Audio recording - female speaker

Hi there,
I am wanting to edit a track that is a public speakers audio voice, so it is just words really, no music.
When I start a new project in Cubase LE6, I don’t seem to be able to have a project that is just the spoken voice.
Also the track presets are set to male vocal and I don’t seem to be able to find a preset for a female, any ideas where I can get that?
Are there any quick startup guides for cubase?

??? What do you mean by that? Create a project, import your audiofile - go.

Use your ears and edit the file the way you want it. A general preset might never do what is needed in your special case anyway. And if you have no clue, what you want to edit in which way, you maybe shouldn´t edit at all.

Hi,
I have Cubase LE4. If I start Cubase up and click on ‘new project’ a window comes up and gives me choices. One of the choices is ‘default’. If I click on default, a one track project comes up. Then click on media, open pool window and then import the file which is your female spoken voice file and drag it into that track. Listen to that voice and adjust and process it. Don’t be afraid, the program only VIRTUALLY affects the file, so no edits will change the original file. Use undo if you don’t like it.

The link http://www.independentrecording.net/irn/resources/freqchart/main_display.htm will show you the ranges of different instruments, including voices.

Good luck!!
Joe

Also, Cubase does not include a spectrum analizer for looking at the frequency response of you output signal. If you go to Spectrum Analyzer by Seven Phases - Analyser / Monitor Plugin VST you can download a spectrum analizer. Install it and put it into the master out insert. This will help you see what you adjustments on you spoken voice is doing.

Good luck !!
Joe

You can also click on help>documentation>getting started on your top menu.

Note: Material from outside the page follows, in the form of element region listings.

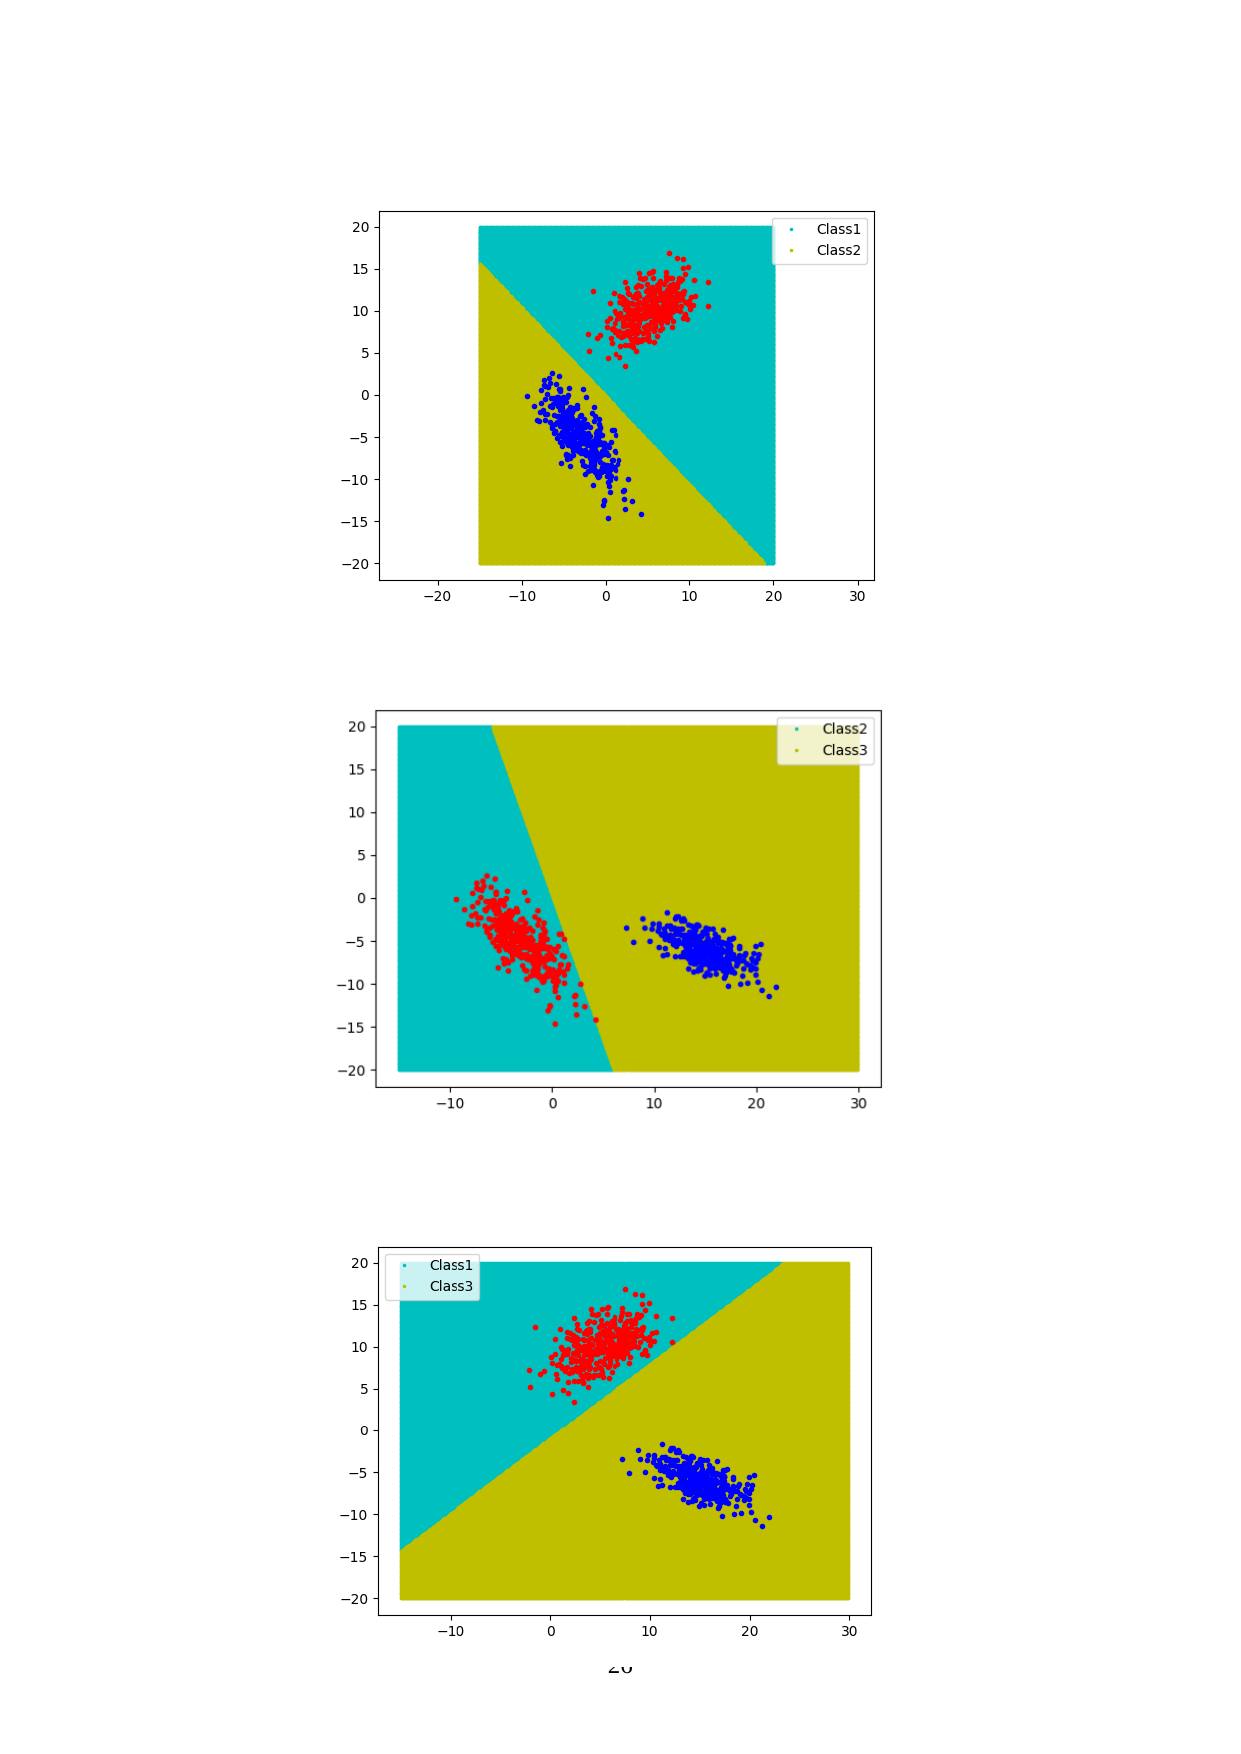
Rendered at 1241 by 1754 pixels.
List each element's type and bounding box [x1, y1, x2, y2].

picture [298, 1190, 934, 1667]
picture [294, 652, 946, 1141]
picture [299, 153, 937, 632]
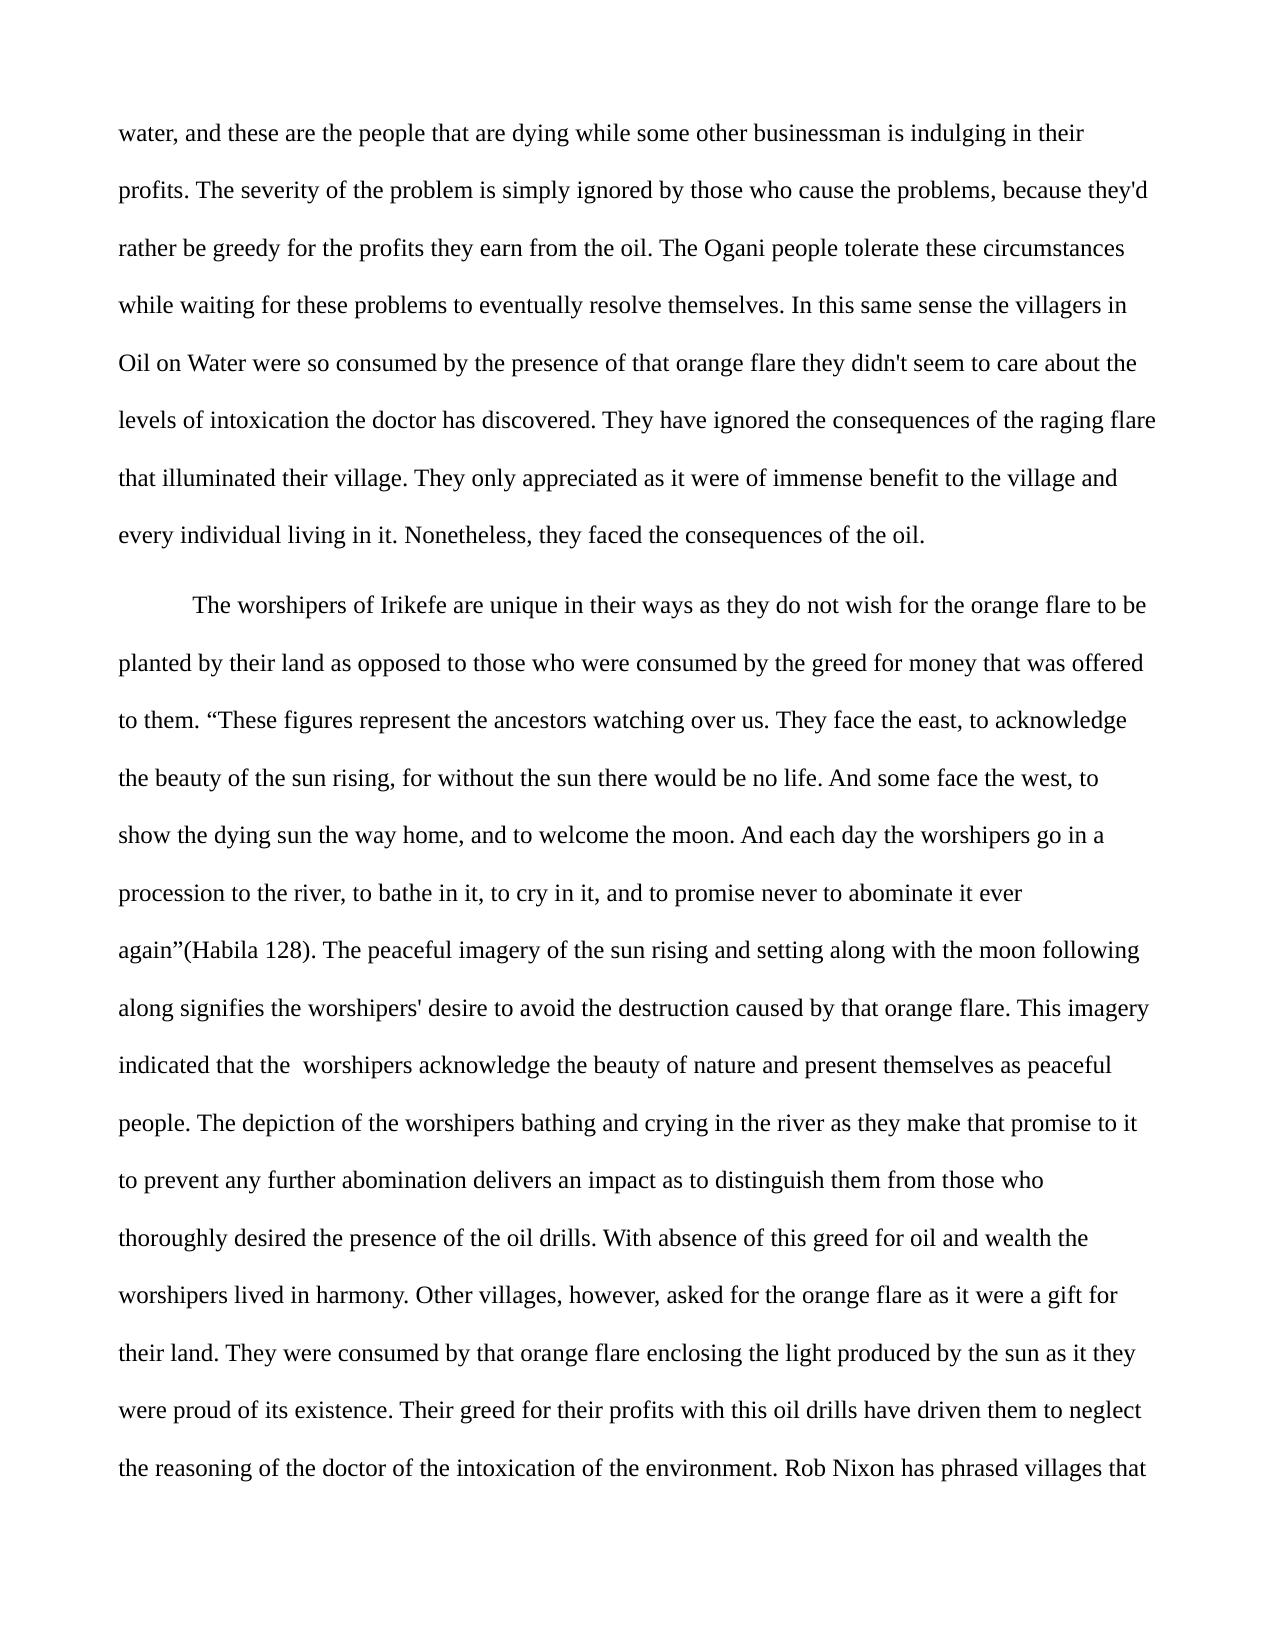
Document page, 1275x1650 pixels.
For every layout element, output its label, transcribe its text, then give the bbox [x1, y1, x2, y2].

It seems like you are new to home recording. There are many places on the internet you can get advice, from beginner to advanced. One such place is http://www.insidehomerecording.com/.

Good luck !!
Joe

Hi There, that is very helpful thank you, I was a bit concerned when I opened the WAV file and her voice sounded slow and like a male, yes I am new to this so all advice is gratefully accepted.
thanks once again

You know, now you have me thinking of something else. Remember the old days of turntables and records? Do you remember what happened when you played a 45 rpm record on 33-1/3? It sounded SLOWER and LOWER! Is it possible that your female spoken word file is sampled at 44.1 khz and your project sample rate is 48 khz? That would, in effect, do the same thing as the turntable at a lower speed. Check it out.

Good luck !!
Joe

Actually in that case it would sound higher and sped up, like a turntable at higher speed. It´s vice versa - The file´s samplerate is higher than the project samplerate.